* **Problem to solve**:
Every line of the records that holds the word "APERTURE" should be copied.

Records drawn from a dataset
[Start of section]

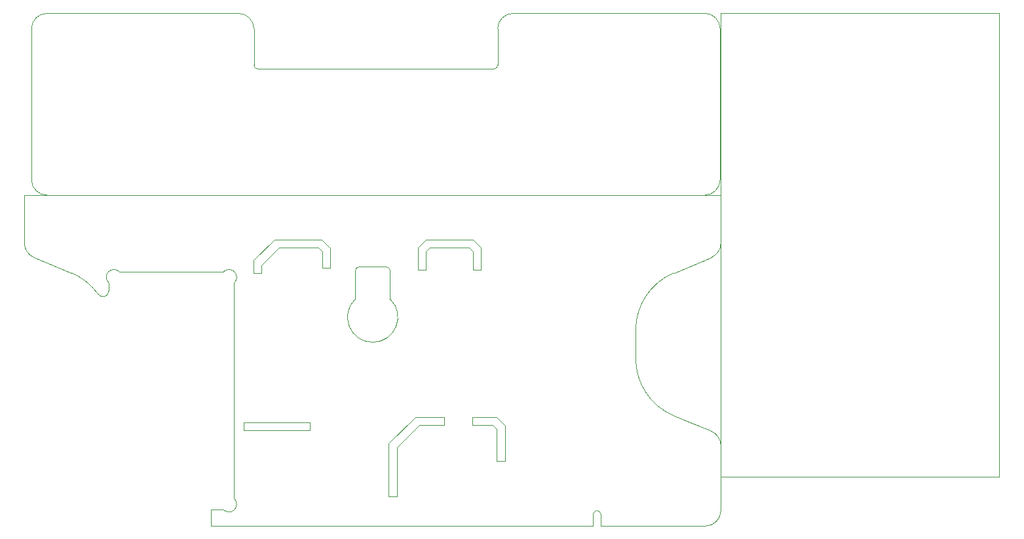
<source format=gko>
G04 Layer_Color=16711935*
%FSLAX44Y44*%
%MOMM*%
G71*
G01*
G75*
%ADD82C,0.1000*%
%ADD144C,0.0127*%
%ADD145C,0.0130*%
D82*
X1765300Y668020D02*
X1405300D01*
Y1268020D01*
X1765300D02*
X1405300D01*
X1765300Y668020D02*
Y1268020D01*
D144*
X802052Y1247393D02*
G03*
X782052Y1267393I-20000J0D01*
G01*
X1137053D02*
G03*
X1117053Y1247393I0J-20000D01*
G01*
X534552Y1267393D02*
G03*
X514552Y1247393I0J-20000D01*
G01*
Y1052393D02*
G03*
X534552Y1032393I20000J0D01*
G01*
X1384553D02*
G03*
X1404553Y1052393I0J20000D01*
G01*
Y1247393D02*
G03*
X1384553Y1267393I-20000J0D01*
G01*
X802086Y1200426D02*
G03*
X807086Y1195426I5000J0D01*
G01*
X1112087D02*
G03*
X1117087Y1200426I0J5000D01*
G01*
X1384553Y1032393D02*
X534552D01*
X782052Y1267393D02*
X534552D01*
X802052Y1247393D02*
Y1205393D01*
X1107053Y1195393D02*
X812052D01*
X1384553Y1267393D02*
X1137053D01*
X514552Y1247393D02*
Y1052393D01*
X1404553Y1247393D02*
Y1052393D01*
X1117053Y1247393D02*
Y1205393D01*
X1117087Y1247427D02*
Y1200426D01*
X802086Y1247427D02*
Y1200426D01*
X1112087Y1195426D02*
X807086D01*
X802054Y1247391D02*
Y1205391D01*
X1107054Y1195391D02*
X812054D01*
X1117054Y1247391D02*
Y1205391D01*
X978048Y934637D02*
G03*
X973048Y939637I-5000J0D01*
G01*
X938048D02*
G03*
X933048Y934637I0J-5000D01*
G01*
X933048Y898089D02*
G03*
X978048Y898089I22500J-23452D01*
G01*
X600831Y904117D02*
G03*
X566075Y931913I-65371J-46115D01*
G01*
X600831Y904117D02*
G03*
X614460Y908440I6129J4323D01*
G01*
X628585Y933020D02*
G03*
X614460Y918895I-7408J-6718D01*
G01*
X776460D02*
G03*
X762335Y933020I-6718J7408D01*
G01*
Y626020D02*
G03*
X776460Y640145I7408J6718D01*
G01*
X1250460Y619520D02*
G03*
X1240460Y619520I-5000J0D01*
G01*
X1385461Y604520D02*
G03*
X1405461Y624520I0J20000D01*
G01*
Y708656D02*
G03*
X1393114Y727134I-20000J0D01*
G01*
X1295460Y821038D02*
G03*
X1344846Y747128I80000J0D01*
G01*
Y931913D02*
G03*
X1295460Y858002I30615J-73910D01*
G01*
X1393114Y951906D02*
G03*
X1405461Y970384I-7654J18478D01*
G01*
X505460D02*
G03*
X517806Y951906I20000J0D01*
G01*
X933048Y898150D02*
G03*
X978048Y898150I22500J-23452D01*
G01*
X938048Y939698D02*
G03*
X933048Y934698I0J-5000D01*
G01*
X978048D02*
G03*
X973048Y939698I-5000J0D01*
G01*
X505460Y970384D02*
Y1032134D01*
X1405461D01*
X978048Y898089D02*
Y934637D01*
X938048Y939637D02*
X973048D01*
X933048Y898089D02*
Y934637D01*
X614460Y908440D02*
Y918895D01*
X628585Y933020D02*
X762335D01*
X776460Y640145D02*
Y918895D01*
X746460Y626020D02*
X762335D01*
X746460Y604520D02*
Y626020D01*
Y604520D02*
X1240460D01*
Y619520D01*
X1250460Y604520D02*
Y619520D01*
Y604520D02*
X1385461D01*
X1405461Y624520D02*
Y708656D01*
X1344846Y747128D02*
X1393114Y727134D01*
X1295460Y821038D02*
Y858002D01*
X1344846Y931913D02*
X1393114Y951906D01*
X1405461Y970384D02*
Y1032134D01*
X517806Y951906D02*
X566075Y931913D01*
X933048Y898150D02*
Y934698D01*
X938048Y939698D02*
X973048D01*
X978048Y898150D02*
Y934698D01*
D145*
X938048Y939698D02*
G03*
X933048Y934698I0J-5000D01*
G01*
X978048D02*
G03*
X973048Y939698I-5000J0D01*
G01*
X933048Y898150D02*
G03*
X978048Y898150I22500J-23452D01*
G01*
X1250460Y619520D02*
G03*
X1240460Y619520I-5000J0D01*
G01*
X1385461Y604520D02*
G03*
X1405461Y624520I0J20000D01*
G01*
Y708656D02*
G03*
X1393114Y727134I-20000J0D01*
G01*
X1295460Y821038D02*
G03*
X1344846Y747128I80000J0D01*
G01*
Y931913D02*
G03*
X1295460Y858002I30615J-73910D01*
G01*
X1393114Y951906D02*
G03*
X1405461Y970384I-7654J18478D01*
G01*
X505460D02*
G03*
X517806Y951906I20000J0D01*
G01*
X600831Y904117D02*
G03*
X566075Y931913I-65371J-46115D01*
G01*
X600831Y904117D02*
G03*
X614460Y908440I6129J4323D01*
G01*
X628585Y933020D02*
G03*
X614460Y918895I-7408J-6718D01*
G01*
X776460D02*
G03*
X762335Y933020I-6718J7408D01*
G01*
Y626020D02*
G03*
X776460Y640145I7408J6718D01*
G01*
X933048Y898150D02*
Y934698D01*
X933048D02*
X933048D01*
X938048Y939698D02*
Y939698D01*
Y939698D02*
X973048D01*
Y939698D01*
X978048Y934698D02*
X978048D01*
X978048Y898150D02*
Y934698D01*
X1084580Y735482D02*
X1110234D01*
X1115822Y729894D01*
Y688746D02*
Y729894D01*
Y688746D02*
X1126744D01*
Y734212D01*
X1115822Y745134D02*
X1126744Y734212D01*
X1084580Y745134D02*
X1115822D01*
X1084580Y735482D02*
Y745134D01*
X976122Y643280D02*
Y711352D01*
X1010412Y745642D01*
X1048258D01*
Y735482D02*
Y745642D01*
X1016000Y735482D02*
X1048258D01*
X987044Y706526D02*
X1016000Y735482D01*
X987044Y643280D02*
Y706526D01*
X976122Y643280D02*
X987044D01*
X1013968Y935634D02*
X1024128D01*
Y959764D01*
X1029208Y964844D01*
X1080008D01*
X1085088Y959764D01*
Y935634D02*
Y959764D01*
Y935634D02*
X1095248D01*
Y964844D01*
X1085088Y975004D02*
X1095248Y964844D01*
X1024128Y975004D02*
X1085088D01*
X1013968Y964844D02*
X1024128Y975004D01*
X1013968Y935634D02*
Y964844D01*
X789178Y728624D02*
X874268D01*
Y738784D01*
X789178D02*
X874268D01*
X789178Y728624D02*
Y738784D01*
X801878Y931824D02*
X812038D01*
Y941984D01*
X822198Y952144D01*
X834898Y964844D01*
X885698D01*
X890778Y959764D01*
Y938174D02*
Y959764D01*
Y938174D02*
X900938D01*
Y963574D01*
X889508Y975004D02*
X900938Y963574D01*
X828548Y975004D02*
X889508D01*
X801878Y948334D02*
X828548Y975004D01*
X801878Y931824D02*
Y948334D01*
X746460Y604520D02*
Y626020D01*
Y604520D02*
X1240460D01*
Y619520D01*
X1240460D02*
X1240460D01*
X1250460Y604520D02*
Y619520D01*
Y604520D02*
X1385461D01*
X1405461Y624520D02*
Y708656D01*
X1393114Y727134D02*
Y727134D01*
X1344846Y747128D02*
X1393114Y727134D01*
X1344846Y747128D02*
Y747128D01*
X1295460Y821038D02*
Y858002D01*
X1344846Y931913D02*
Y931913D01*
X1393114Y951906D01*
Y951906D02*
Y951906D01*
X1405461Y970384D02*
Y1032134D01*
X505460D02*
X1405461D01*
X505460Y970384D02*
Y1032134D01*
X517806Y951906D02*
X517806Y951906D01*
X566075Y931913D01*
Y931913D02*
Y931913D01*
X600831Y904117D02*
X600831Y904117D01*
X614460Y908440D02*
Y918895D01*
X628585Y933020D02*
X762335D01*
X776460Y640145D02*
Y918895D01*
X746460Y626020D02*
X762335D01*
M02*

</source>
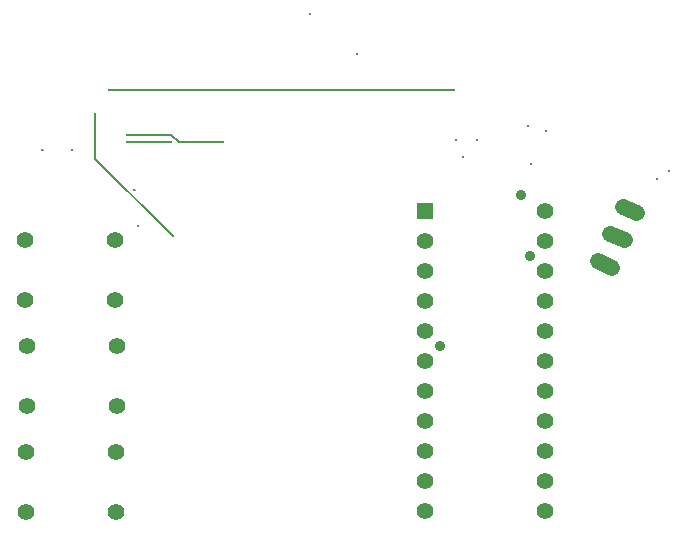
<source format=gbl>
G04 (created by PCBNEW (2013-07-07 BZR 4022)-stable) date 6/4/2014 12:52:27 AM*
%MOIN*%
G04 Gerber Fmt 3.4, Leading zero omitted, Abs format*
%FSLAX34Y34*%
G01*
G70*
G90*
G04 APERTURE LIST*
%ADD10C,0.00590551*%
%ADD11R,0.055X0.055*%
%ADD12C,0.055*%
%ADD13C,0.052*%
%ADD14C,0.0130039*%
%ADD15C,0.035*%
%ADD16C,0.006*%
G04 APERTURE END LIST*
G54D10*
G54D11*
X43960Y-47110D03*
G54D12*
X43960Y-48110D03*
X43960Y-49110D03*
X43960Y-50110D03*
X43960Y-51110D03*
X43960Y-52110D03*
X43960Y-53110D03*
X43960Y-54110D03*
X43960Y-55110D03*
X43960Y-56110D03*
X43960Y-57110D03*
X47960Y-57110D03*
X47960Y-56110D03*
X47960Y-55110D03*
X47960Y-54110D03*
X47960Y-53110D03*
X47960Y-52110D03*
X47960Y-51110D03*
X47960Y-50110D03*
X47960Y-49110D03*
X47960Y-48110D03*
X47960Y-47110D03*
G54D13*
X51018Y-47188D02*
X50546Y-46968D01*
X50595Y-48094D02*
X50124Y-47875D01*
X50173Y-49001D02*
X49701Y-48781D01*
G54D12*
X30598Y-50082D03*
X30598Y-48082D03*
X33598Y-50082D03*
X33598Y-48082D03*
X33686Y-51624D03*
X33686Y-53624D03*
X30686Y-51624D03*
X30686Y-53624D03*
X33660Y-55146D03*
X33660Y-57146D03*
X30660Y-55146D03*
X30660Y-57146D03*
G54D14*
X37200Y-44820D03*
X34006Y-44566D03*
X35480Y-44822D03*
X34006Y-44822D03*
X32952Y-43886D03*
X35528Y-47958D03*
X44894Y-43066D03*
X33422Y-43064D03*
X51670Y-46030D03*
X52084Y-45766D03*
X47366Y-44274D03*
X47982Y-44446D03*
X31188Y-45076D03*
X32186Y-45078D03*
X45680Y-44740D03*
X44974Y-44740D03*
X45216Y-45310D03*
X47466Y-45528D03*
X41692Y-41894D03*
X40096Y-40550D03*
X34241Y-46421D03*
X34376Y-47610D03*
G54D15*
X47460Y-48610D03*
X44435Y-51610D03*
X47160Y-46585D03*
G54D16*
X35728Y-44820D02*
X37200Y-44820D01*
X35474Y-44566D02*
X35728Y-44820D01*
X34006Y-44566D02*
X35474Y-44566D01*
X34006Y-44822D02*
X35480Y-44822D01*
X32952Y-45382D02*
X32952Y-43886D01*
X35528Y-47958D02*
X32952Y-45382D01*
X44894Y-43066D02*
X44892Y-43064D01*
X44892Y-43064D02*
X33422Y-43064D01*
X31188Y-45076D02*
X31194Y-45076D01*
X34241Y-46421D02*
X34261Y-46401D01*
X34386Y-47600D02*
X34391Y-47600D01*
X34376Y-47610D02*
X34386Y-47600D01*
M02*

</source>
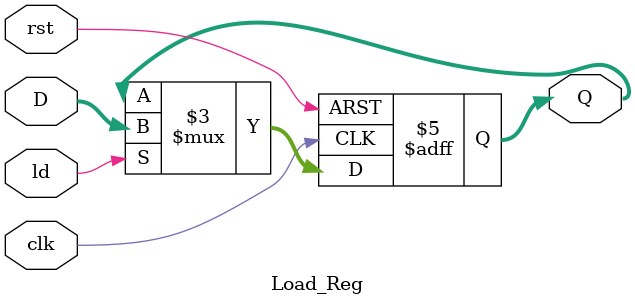
<source format=v>
`timescale 1ns / 1ps
module Load_Reg(clk, rst, ld, D, Q);

     input               clk, rst, ld;
     input     [7:0]     D;
     
     output    [7:0]     Q;
     
     reg       [7:0]     Q;
     
     always @(posedge clk, posedge rst)
          if(rst)
          begin
               Q <= 8'b0;
          end
          else if(ld)
          begin
               Q <= D;
          end
          else
          begin
               Q <= Q;
          end
endmodule

</source>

[End of section]

* **Response for this exercise**:
G04 APERTURE LIST*
G04 APERTURE END LIST*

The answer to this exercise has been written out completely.